New restrictions mean you will now be unable to apply for a grant if your electric car has a purchase price of over £50,000. When asked by the BVRLA the Office for Low Emission Vehicles has advised that this is the price paid by the customer not the recommended retail price and would include the number plates, vehicle excise duty (also known as VED or road tax), and VAT. It excludes any optional extras, delivery charges, and the first registration fee. They also advised that any discount on the vehicle must be applied to the purchase price before the application of the plug-in grant.
Grants for electric vans, trucks, taxis and motorbikes remain at the same levels.
As well as providing funds to help you get an electric vehicle the chancellor has also committed to improving the road and electric charging infrastructure.
Speaking on Wednesday the Chancellor announced £500 million over the next five years to improve the charging network across the UK so that you are never more than 30 miles away from being able to charge your electric vehicle. This includes a rapid charging fund which will help businesses with the cost of connecting fast charging points to the electricity network.
The government will also be investing in our roads with £27 billion going towards projects like the A303 bypass tunnel, improving the A66 in the North East and the Lower Thames Crossing in the South East. An additional £2.5 billion will also be spent on pothole repairs over the next five years.
The vehicle excise duty (VED) surcharge has been removed from fully electric vehicles until the 1st of April 2025. This means that on fully electric vehicles costing over £40,000 you will not have to pay the £320 surcharge that was previously applicable.
The Chancellor has also put out a call for evidence on VED, to look at three areas; reforming the first licence rates, greening VED after the first registration and any further scope to change VED rates.

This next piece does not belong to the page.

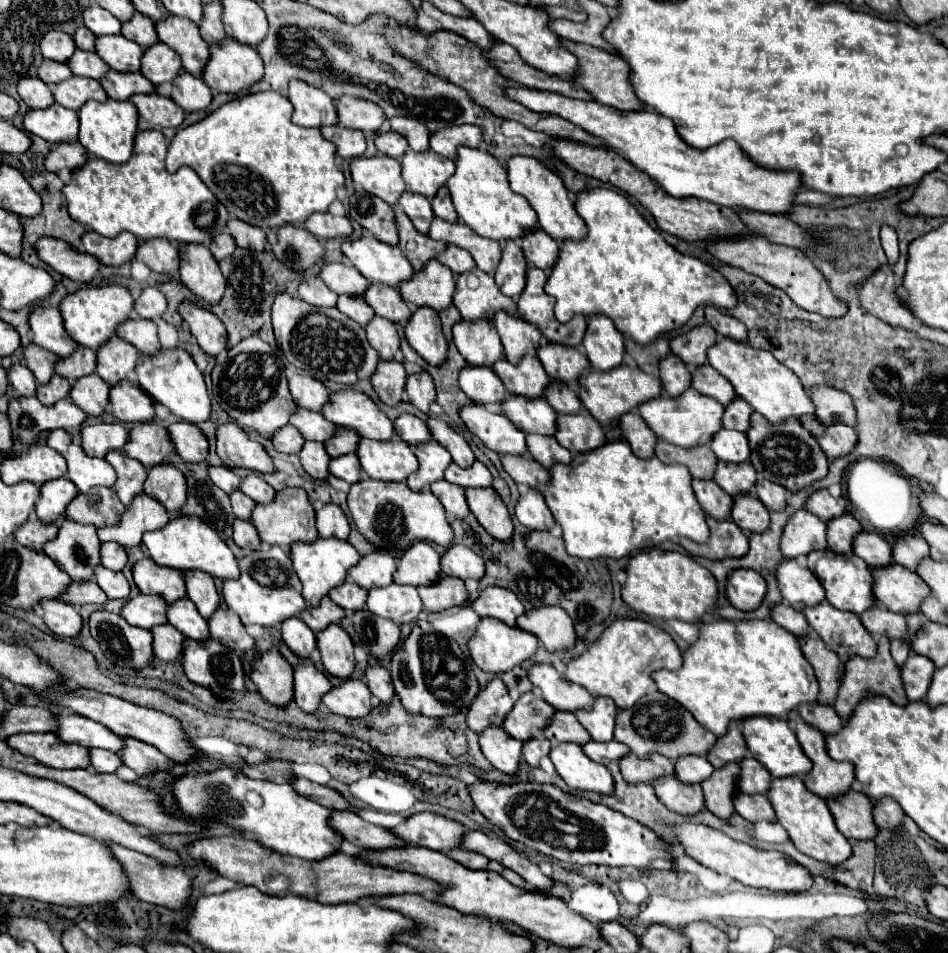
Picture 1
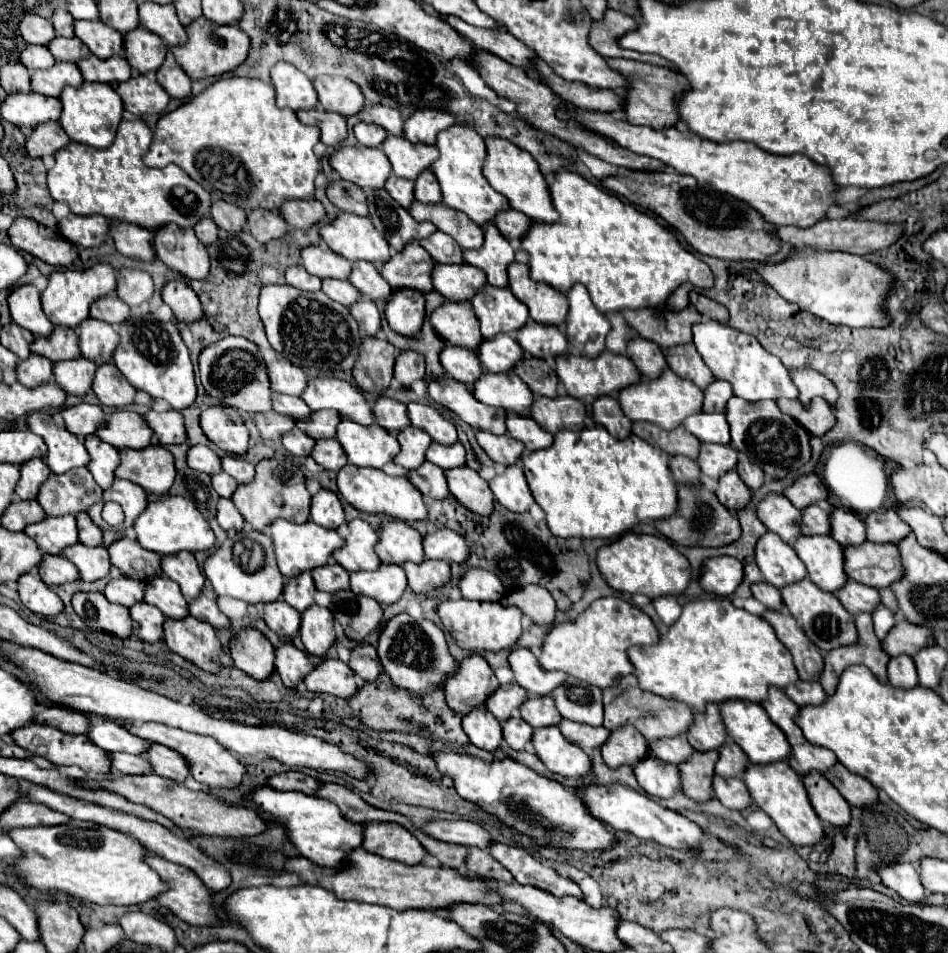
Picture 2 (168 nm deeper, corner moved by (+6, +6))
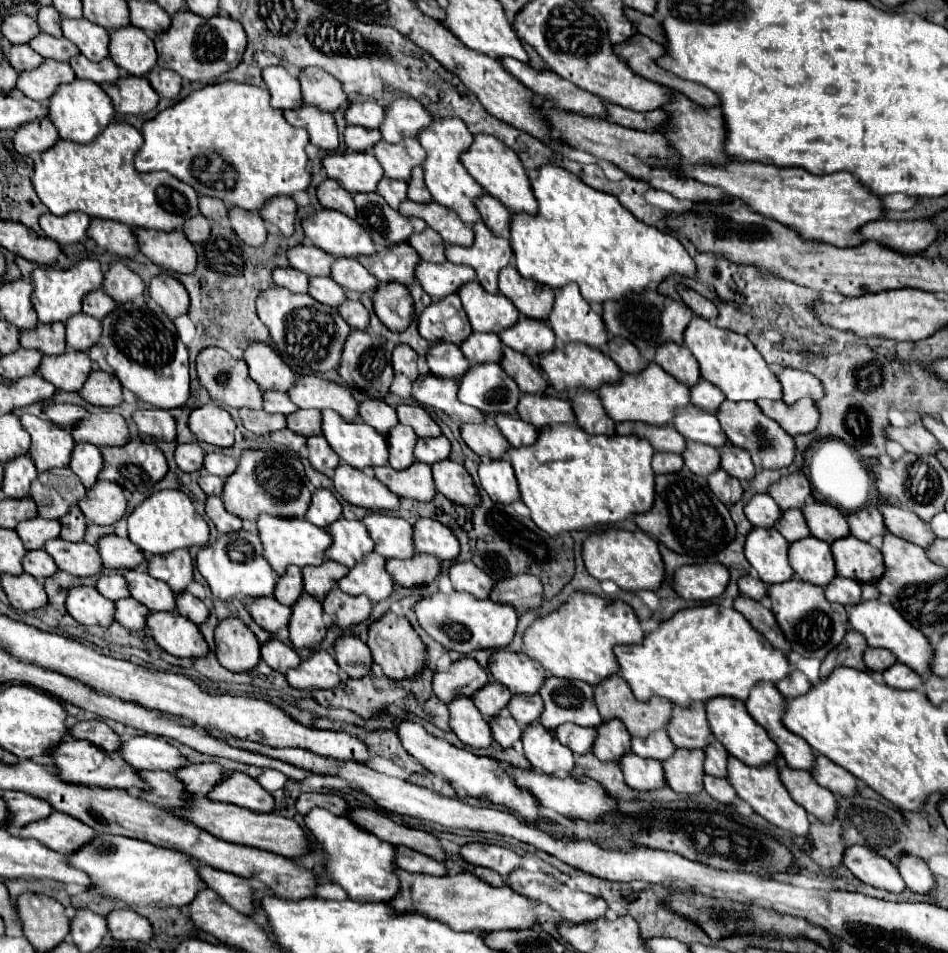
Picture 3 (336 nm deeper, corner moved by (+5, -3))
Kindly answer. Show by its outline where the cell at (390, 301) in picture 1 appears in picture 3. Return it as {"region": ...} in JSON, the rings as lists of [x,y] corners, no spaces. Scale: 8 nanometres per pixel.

As part of the budget, the chancellor also announced that the company car tax will remain at the same rates that have been announced for 2022-23 until 2024-25.
Capital allowances for businesses will be reduced and now only zero-emission vehicles qualifying for 100% for the first year. The threshold for the main rate of 18% has now been reduced to 50g/km CO2 and anything over that could be eligible for the special rate of 6%. These rates will come into effect from April 2021.
Other measures that were announced include freezing the fuel duty at the current rate for the 10th consecutive year, and investment of £300 million into nitrogen dioxide emission reduction across the country in our town and city centres.